→ FRAGMENTO DE TEXTO:
* * *

Aplazadas sine die mis pretensiones de liberación universal, limitaré mi atención a dar casto placer a mis amigos del miércoles, hormigas rojas, la mayoría expresidiarios (de lo peor: políticos), gente rara y, por eso, interesante. Pasaré de la categoría a la anécdota.

Ahí va una cuyo protagonista es el arquetipo represor de los sesenta: un guardia civil.

           

TRENES RIGUROSAMENTE VIGILADOS

A comienzos de los sesenta no quedaban maquis ni había nacido ETA. Pero los símbolos de represión eran ubicuos. Por ejemplo, la pareja de la Guardia Civil. Era una imagen anacrónica con tanta fuerza identitaria como el torero o el cura con sotana. El equipamiento del guardia no buscaba la funcionalidad, sino el producir miedo. El tricornio de charol negro, sombrero de tres picos, acumulaba el calor veraniego, no sombreaba y te obligaba a correr con una mano en la cabeza. La pesada capa verde te cubría hasta los botos y era similar a la que Esquilache trató de prohibir. Si a ellos le unías el pesado Mauser, el resultado producido era un agente nada funcional, pero de un aspecto sombrío, amenazante, impresionante… de noche daba miedo.

* * *

→ DATOS:
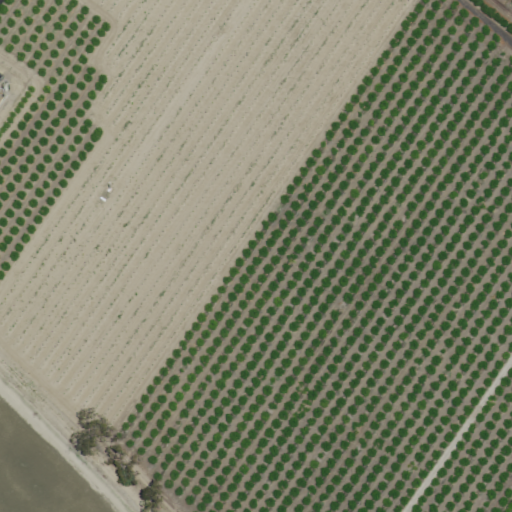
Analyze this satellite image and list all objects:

* * *

→ EJERCICIOS:
A: Transcribe del fragmento sobre la Guardia Civil el tramo que empieza por "Aplazadas sine die" y sigue hasta "un guardia civil.".
B: Responde con brevedad a estas preguntas sobre el fragmento de texto:
(i) Según el fragmento, a comienzos de los sesenta, ¿qué ya no quedaba y qué aún no había nacido?
(ii) ¿De qué material era el tricornio?
(iii) ¿Qué arma pesada completaba el equipamiento del guardia?

→ SOLUCIONES POR EJERCICIO:
A:
Aplazadas sine die mis pretensiones de liberación universal, limitaré mi atención a dar casto placer a mis amigos del miércoles, hormigas rojas, la mayoría expresidiarios (de lo peor: políticos), gente rara y, por eso, interesante. Pasaré de la categoría a la anécdota.

Ahí va una cuyo protagonista es el arquetipo represor de los sesenta: un guardia civil.

B:
(i) Ya no quedaban maquis y aún no había nacido ETA.
(ii) De charol negro.
(iii) El Mauser.